▸ **Work order 1**:
Translate this sentence from the money supply article into Spanish: "It’s not looking good though given that $92B was added in a single week."
▸ **Work order 2**:
Swap "M2" for "M3" throughout the money supply article from "Figure: 2 MoM" to "24.3%, and 13.1%.", and write out that passage again.

M2 increased by $249.2B in November. This represents a 1.16% MoM increase which annualizes to 15.1%. Although only a single month, 15.1% annualized growth exceeds the 6-month, 1-year, and 3-year averages. At this rate, it’s hard to believe inflation will subside on its own. The Fed can taper their asset purchases, but shrinking the Money Supply is the only way to rein in inflation.
Speaking of tapering, last month showed the balance sheet grew by $126B, which was higher than the targeted $105B. Thursday will reveal the latest Fed balance sheet which, according to Powell and the Fed, should expand by less than $100B. It’s not looking good though given that $92B was added in a single week.
In either case, the Money Supply growth in the chart below shows that this year is closing even hotter than last year. Looking at Aug to Nov from the last two years shows that 2020 saw total M2 increase by $642B. In 2021, that number has climbed to $858B!
Figure: 1 MoM M2 Change
Comparison to November 1972
Looking at a much longer historical perspective in the chart below shows the YoY growth rate for each November dating back to 1960. The current November clocks in at 13.1% which is behind only Nov 2020 (24.3%) and Nov 1971 (13.4%). The chart below shows this growth rate (bars) alongside CPI (black line) and the Fed Funds Rate (blue line).
Figure: 2 MoM M2 Change
As shown above, 1973 and 1974 is when inflation really took off, after two years of significant increases in the Money Supply. From 1969-1972 M2 annual increases were: 4.1%, 6.1%, 13.4%, and 12.7%. The 1969-1972 M2 setup looks quite similar to the 2018-2021 setup in the current environment, only this time is more extreme where M2 has grown: 3.3%, 7.0%, 24.3%, and 13.1%.
While the M2 growth looks similar, the current actions by the Fed do not. Unfortunately, the current Fed is way behind the Fed of Nov 1972. While Money Supply was growing at 12.7% in 1972, the Fed Funds rate was set at 5.1% against a CPI of 3.4%. In the current environment, with M2 growing at 13.1%, the Fed Funds rate is still at 0% while CPI is closing in on 7%.
In 1972, before inflation really spiraled out of control (and the CPI had been completely doctored), real interest rates were actually positive by 1.7%. Compare that to today where real interest rates are -6.88%! So, while money supply was growing at about the same aggressive YoY 13% growth, the difference in real rates from 1972 to 2021 is -8.58%. Forget being behind the curve, the Fed isn’t even on the same planet!

Data lines
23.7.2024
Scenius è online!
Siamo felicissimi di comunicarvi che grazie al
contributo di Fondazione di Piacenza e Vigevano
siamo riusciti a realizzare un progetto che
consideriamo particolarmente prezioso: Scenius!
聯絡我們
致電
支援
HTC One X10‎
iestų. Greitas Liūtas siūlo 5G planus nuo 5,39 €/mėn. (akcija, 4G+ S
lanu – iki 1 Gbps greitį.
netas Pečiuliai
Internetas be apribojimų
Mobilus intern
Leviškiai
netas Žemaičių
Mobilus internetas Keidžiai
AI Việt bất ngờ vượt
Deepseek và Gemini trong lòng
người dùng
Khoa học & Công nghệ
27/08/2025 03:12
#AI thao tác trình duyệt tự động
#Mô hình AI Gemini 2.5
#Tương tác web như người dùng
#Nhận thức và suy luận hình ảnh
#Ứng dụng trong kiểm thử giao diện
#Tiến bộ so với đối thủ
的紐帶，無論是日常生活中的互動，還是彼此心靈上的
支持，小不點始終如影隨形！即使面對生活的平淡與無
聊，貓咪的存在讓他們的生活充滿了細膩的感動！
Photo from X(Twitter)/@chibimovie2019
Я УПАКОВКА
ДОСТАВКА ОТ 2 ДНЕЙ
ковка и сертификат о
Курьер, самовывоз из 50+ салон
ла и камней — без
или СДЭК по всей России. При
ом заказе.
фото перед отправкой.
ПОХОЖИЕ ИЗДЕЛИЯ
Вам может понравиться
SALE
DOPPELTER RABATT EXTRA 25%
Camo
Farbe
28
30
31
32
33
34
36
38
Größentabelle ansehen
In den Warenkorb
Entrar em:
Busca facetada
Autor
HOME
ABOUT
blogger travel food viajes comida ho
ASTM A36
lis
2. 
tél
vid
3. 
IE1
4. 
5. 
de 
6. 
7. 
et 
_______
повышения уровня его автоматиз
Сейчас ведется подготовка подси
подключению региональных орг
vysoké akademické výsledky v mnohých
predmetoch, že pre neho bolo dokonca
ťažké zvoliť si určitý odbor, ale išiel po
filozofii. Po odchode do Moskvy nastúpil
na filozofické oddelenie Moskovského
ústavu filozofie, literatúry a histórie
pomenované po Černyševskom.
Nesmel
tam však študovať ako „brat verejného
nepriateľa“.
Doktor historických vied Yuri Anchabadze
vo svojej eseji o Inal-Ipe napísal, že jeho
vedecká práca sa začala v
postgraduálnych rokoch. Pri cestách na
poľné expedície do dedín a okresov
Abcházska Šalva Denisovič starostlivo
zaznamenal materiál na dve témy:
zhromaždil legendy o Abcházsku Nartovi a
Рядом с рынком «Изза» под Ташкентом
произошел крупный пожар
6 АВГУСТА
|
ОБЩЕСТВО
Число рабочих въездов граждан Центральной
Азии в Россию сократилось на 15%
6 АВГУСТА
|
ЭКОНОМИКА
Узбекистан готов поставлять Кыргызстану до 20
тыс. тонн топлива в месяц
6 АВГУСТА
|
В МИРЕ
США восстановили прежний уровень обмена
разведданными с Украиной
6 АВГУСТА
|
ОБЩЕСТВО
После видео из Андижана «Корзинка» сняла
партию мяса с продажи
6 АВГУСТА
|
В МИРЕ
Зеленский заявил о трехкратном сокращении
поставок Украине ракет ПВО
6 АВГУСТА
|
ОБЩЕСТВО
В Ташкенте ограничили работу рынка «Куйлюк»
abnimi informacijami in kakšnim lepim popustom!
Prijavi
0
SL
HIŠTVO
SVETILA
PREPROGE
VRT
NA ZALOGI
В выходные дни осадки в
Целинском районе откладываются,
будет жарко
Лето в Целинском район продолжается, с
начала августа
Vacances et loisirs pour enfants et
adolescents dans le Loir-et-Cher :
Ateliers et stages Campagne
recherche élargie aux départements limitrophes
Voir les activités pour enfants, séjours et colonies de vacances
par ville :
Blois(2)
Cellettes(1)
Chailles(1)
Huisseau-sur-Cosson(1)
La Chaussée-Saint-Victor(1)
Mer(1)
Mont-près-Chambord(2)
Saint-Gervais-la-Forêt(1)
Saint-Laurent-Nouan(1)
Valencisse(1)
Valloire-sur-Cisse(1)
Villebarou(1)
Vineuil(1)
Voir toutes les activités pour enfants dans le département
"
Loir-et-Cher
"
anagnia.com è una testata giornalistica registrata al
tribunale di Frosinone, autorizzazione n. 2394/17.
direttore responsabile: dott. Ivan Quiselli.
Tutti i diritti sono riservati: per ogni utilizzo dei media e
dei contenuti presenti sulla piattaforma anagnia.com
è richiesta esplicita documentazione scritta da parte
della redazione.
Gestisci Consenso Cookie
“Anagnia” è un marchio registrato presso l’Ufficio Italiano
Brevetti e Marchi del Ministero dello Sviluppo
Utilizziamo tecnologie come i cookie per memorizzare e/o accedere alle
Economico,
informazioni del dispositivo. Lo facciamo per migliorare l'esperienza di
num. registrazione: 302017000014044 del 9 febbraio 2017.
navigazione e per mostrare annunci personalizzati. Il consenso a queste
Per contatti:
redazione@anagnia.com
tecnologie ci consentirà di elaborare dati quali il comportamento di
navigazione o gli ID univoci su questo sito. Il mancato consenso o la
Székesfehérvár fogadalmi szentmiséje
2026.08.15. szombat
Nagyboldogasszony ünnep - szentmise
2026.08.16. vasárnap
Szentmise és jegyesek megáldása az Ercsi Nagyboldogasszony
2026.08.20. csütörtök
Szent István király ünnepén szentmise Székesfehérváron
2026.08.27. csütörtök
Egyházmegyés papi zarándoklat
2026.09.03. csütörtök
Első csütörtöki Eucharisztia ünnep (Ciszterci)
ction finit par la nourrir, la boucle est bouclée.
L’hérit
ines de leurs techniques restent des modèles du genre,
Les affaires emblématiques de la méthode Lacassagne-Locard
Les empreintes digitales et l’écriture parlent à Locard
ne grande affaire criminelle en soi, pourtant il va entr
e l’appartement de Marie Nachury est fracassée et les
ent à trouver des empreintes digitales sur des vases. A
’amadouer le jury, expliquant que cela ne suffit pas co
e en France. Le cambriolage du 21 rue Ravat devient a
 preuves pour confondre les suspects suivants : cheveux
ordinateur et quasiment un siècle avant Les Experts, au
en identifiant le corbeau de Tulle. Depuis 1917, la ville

▸ **Written solution 1**:
Sin embargo, el panorama no pinta bien, dado que se añadieron 92.000 millones de dólares en una sola semana.

▸ **Written solution 2**:
Figure: 2 MoM M3 Change
As shown above, 1973 and 1974 is when inflation really took off, after two years of significant increases in the Money Supply. From 1969-1972 M3 annual increases were: 4.1%, 6.1%, 13.4%, and 12.7%. The 1969-1972 M3 setup looks quite similar to the 2018-2021 setup in the current environment, only this time is more extreme where M3 has grown: 3.3%, 7.0%, 24.3%, and 13.1%.